Theoretical analyses have suggested that the intricate patterns of a leopard’s spots or a butterfly’s wings depend on interactions between diffusible morphogens, which act locally to stimulate developmental processes, and long-range inhibitors. Werner et al. took a more concrete approach, using transgenic fruit flies to identify Wingless as the morphogen responsible for the pattern of melanin wing spots of Drosophila guttifera. D. guttifera has a characteristic pattern of wing pigmentation, with 16 black spots located on veins and 4 gray "shades" found in intervein regions. Fly wing melanin formation depends on the protein Yellow; Yellow mRNA and protein were present in pupal wings in a pattern foreshadowing that of melanin in the adult, allowing the authors to use yellow gene expression as a marker for pigmentation. Screens of flies transduced with various constructs enabled identification of a 277-bp vein spot CRE (cis-regulatory element) that drove a reporter in the pattern of the black spots and a 414-bp intervein shade CRE, which drove the intervein gray shades. When expressed in D. melanogaster, which lacks spots, the D. guttifera vein spot CRE drove reporter expression in pupal wing in a pattern resembling that of endogenous wingless. Analyses of wingless expression in D. guttifera pupae, in a closely related species, and in a D. guttifera mutant with an ectopic melanin stripe revealed a correlation between wingless expression and sites of pigment spot formation. Furthermore, in transgenic D. guttifera with ectopic wingless expression, wingless expression paralleled pigment pattern and expression of the vein spot CRE. As in wild-type flies, pigment and the vein spot CRE were present in a broader domain than that of the wingless transcript, consistent with diffusion of the Wingless morphogen.
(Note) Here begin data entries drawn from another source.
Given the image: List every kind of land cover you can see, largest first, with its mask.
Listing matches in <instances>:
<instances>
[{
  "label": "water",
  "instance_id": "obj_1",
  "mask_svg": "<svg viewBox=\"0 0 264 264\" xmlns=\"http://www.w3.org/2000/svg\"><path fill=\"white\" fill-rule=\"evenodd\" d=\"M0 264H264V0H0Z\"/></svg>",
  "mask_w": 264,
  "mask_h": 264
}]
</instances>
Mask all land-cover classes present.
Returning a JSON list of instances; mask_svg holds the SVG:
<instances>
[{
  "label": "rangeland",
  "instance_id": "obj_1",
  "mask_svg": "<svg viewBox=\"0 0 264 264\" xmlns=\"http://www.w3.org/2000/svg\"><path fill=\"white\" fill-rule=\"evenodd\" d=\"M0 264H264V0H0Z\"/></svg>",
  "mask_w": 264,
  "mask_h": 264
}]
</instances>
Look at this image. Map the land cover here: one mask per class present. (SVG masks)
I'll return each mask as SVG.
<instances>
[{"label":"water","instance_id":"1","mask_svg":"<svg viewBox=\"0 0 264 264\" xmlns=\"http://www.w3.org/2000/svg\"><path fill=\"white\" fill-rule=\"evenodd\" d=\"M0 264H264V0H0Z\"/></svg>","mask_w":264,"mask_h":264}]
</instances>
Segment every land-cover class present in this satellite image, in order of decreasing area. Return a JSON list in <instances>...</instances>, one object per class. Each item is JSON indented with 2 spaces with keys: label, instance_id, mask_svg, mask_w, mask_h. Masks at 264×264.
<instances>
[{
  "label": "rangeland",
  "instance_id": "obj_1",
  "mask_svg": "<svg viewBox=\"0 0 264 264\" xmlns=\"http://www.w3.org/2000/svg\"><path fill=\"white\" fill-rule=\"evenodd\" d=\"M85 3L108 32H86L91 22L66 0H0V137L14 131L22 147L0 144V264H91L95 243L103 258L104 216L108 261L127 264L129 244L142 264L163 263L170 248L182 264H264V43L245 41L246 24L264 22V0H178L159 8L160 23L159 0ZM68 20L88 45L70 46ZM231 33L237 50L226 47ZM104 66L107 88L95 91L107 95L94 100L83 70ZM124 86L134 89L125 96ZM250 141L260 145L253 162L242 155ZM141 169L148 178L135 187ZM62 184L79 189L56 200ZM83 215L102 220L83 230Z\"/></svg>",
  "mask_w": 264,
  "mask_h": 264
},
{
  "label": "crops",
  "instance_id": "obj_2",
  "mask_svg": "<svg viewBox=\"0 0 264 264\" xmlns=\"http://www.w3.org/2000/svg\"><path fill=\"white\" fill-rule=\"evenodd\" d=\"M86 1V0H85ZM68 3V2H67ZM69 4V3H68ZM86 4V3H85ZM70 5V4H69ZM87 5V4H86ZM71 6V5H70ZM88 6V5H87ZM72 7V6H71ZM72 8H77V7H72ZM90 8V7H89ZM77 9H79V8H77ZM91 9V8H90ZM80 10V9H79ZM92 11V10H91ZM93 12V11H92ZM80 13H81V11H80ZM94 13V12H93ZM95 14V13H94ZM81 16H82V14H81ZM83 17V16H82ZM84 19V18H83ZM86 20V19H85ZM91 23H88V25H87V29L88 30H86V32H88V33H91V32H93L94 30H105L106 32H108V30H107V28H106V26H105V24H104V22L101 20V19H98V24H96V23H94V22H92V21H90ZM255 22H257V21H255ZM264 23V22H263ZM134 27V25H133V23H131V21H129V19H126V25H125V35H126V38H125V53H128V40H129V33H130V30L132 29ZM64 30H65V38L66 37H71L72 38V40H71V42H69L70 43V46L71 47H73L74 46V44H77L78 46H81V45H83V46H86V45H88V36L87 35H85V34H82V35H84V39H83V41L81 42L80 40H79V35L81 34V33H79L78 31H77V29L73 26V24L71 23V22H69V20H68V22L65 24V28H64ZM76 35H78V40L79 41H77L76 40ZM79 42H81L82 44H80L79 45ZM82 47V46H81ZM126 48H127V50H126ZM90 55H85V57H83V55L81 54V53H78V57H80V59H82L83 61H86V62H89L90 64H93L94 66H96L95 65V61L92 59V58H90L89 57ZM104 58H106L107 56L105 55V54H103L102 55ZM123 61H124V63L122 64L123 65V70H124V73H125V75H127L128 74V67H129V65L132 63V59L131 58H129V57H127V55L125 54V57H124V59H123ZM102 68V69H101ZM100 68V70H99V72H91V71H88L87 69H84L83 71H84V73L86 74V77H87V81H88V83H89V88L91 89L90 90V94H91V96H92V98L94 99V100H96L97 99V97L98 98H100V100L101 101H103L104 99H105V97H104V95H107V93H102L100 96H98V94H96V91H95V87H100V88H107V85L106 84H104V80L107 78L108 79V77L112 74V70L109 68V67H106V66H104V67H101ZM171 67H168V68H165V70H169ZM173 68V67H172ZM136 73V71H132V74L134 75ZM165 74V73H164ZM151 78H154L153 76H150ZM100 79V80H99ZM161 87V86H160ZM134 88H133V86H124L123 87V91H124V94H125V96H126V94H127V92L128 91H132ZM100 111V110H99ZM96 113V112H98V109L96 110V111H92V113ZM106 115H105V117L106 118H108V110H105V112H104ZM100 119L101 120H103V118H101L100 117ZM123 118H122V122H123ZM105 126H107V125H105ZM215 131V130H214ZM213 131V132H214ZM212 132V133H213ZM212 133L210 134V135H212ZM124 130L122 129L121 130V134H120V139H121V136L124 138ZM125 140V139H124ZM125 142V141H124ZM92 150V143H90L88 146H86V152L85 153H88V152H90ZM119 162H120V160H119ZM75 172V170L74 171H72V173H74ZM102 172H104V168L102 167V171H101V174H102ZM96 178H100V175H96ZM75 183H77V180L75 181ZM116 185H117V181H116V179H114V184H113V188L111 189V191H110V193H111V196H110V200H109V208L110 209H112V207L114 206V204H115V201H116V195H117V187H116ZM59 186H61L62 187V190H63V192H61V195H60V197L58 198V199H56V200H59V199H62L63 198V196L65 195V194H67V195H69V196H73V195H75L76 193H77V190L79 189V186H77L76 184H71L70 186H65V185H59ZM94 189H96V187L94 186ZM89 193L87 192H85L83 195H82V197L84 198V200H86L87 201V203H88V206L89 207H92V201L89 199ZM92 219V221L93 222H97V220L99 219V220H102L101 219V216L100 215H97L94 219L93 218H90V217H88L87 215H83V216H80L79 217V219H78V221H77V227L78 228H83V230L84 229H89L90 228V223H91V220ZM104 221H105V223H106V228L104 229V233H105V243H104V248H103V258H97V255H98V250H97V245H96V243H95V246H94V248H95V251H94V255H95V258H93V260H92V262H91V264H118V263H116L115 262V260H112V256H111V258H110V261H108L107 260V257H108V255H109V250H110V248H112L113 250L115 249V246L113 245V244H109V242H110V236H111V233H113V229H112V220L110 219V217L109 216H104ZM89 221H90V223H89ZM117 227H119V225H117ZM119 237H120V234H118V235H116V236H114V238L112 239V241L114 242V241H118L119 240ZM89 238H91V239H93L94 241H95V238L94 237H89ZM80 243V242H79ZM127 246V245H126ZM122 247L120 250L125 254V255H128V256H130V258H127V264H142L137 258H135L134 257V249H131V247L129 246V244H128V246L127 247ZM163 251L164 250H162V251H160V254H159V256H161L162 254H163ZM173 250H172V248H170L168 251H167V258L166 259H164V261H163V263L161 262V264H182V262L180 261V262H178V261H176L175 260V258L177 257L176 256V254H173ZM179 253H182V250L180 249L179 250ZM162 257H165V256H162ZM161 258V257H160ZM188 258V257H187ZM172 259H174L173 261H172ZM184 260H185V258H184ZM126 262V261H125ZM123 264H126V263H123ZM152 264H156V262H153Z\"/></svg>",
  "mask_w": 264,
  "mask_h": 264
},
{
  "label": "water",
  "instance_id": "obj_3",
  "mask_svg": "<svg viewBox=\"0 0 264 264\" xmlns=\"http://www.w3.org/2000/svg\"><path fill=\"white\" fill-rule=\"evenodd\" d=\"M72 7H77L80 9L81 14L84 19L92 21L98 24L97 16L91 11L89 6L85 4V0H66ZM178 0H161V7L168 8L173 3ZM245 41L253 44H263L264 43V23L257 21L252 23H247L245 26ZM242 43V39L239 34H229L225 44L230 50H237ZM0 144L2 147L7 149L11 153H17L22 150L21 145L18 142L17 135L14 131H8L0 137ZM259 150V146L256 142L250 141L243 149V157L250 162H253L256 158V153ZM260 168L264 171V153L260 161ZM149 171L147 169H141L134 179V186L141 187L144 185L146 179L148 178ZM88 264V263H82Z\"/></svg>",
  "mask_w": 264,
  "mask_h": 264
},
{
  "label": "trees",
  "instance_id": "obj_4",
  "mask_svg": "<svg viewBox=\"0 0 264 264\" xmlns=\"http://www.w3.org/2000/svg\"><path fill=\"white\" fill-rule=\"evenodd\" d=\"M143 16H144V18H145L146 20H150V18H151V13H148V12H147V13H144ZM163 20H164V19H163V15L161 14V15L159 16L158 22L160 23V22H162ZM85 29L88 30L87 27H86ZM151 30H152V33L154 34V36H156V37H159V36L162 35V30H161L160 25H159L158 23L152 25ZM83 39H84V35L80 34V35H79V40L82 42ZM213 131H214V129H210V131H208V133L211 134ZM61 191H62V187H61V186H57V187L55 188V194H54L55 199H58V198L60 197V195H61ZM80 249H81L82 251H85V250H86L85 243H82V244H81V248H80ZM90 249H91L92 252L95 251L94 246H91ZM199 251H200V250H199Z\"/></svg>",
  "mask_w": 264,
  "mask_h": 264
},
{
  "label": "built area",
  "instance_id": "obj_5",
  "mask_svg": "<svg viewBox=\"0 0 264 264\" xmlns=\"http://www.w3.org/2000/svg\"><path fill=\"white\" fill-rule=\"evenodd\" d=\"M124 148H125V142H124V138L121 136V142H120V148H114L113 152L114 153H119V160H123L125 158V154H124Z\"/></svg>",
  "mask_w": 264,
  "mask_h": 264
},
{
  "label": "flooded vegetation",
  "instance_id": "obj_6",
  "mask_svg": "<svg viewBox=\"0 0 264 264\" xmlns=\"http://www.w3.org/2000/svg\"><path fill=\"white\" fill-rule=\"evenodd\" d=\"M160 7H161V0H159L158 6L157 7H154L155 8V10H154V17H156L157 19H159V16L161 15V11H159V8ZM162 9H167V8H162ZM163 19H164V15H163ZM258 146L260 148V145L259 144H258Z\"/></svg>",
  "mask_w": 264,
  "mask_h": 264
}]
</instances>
Phylogenetic analyses of pigment pattern elements, patterned wingless expression, and the vein spot CRE indicated that the complex pattern of D. guttifera pigmentation arose in a stepwise fashion. The authors conclude that a pattern of wingless expression associated with development of physical landmarks was present early in Drosophila evolution, and this was followed by evolution of a link between Wingless signaling and pigmentation. In the final stage, co-option of wingless expression at new sites yielded a complex and elaborate pattern of pigmentation superimposed on the ancestral pattern of wingless expression.

T. Werner, S. Koshikawa, T. M. Williams, S. B. Carroll, Generation of a novel wing colour pattern by the Wingless morphogen. Nature 464, 1143–1148 (2010). [PubMed]

Citation: E. M. Adler, How the Fruit Fly Got His Spots. Sci. Signal. 3, ec127 (2010).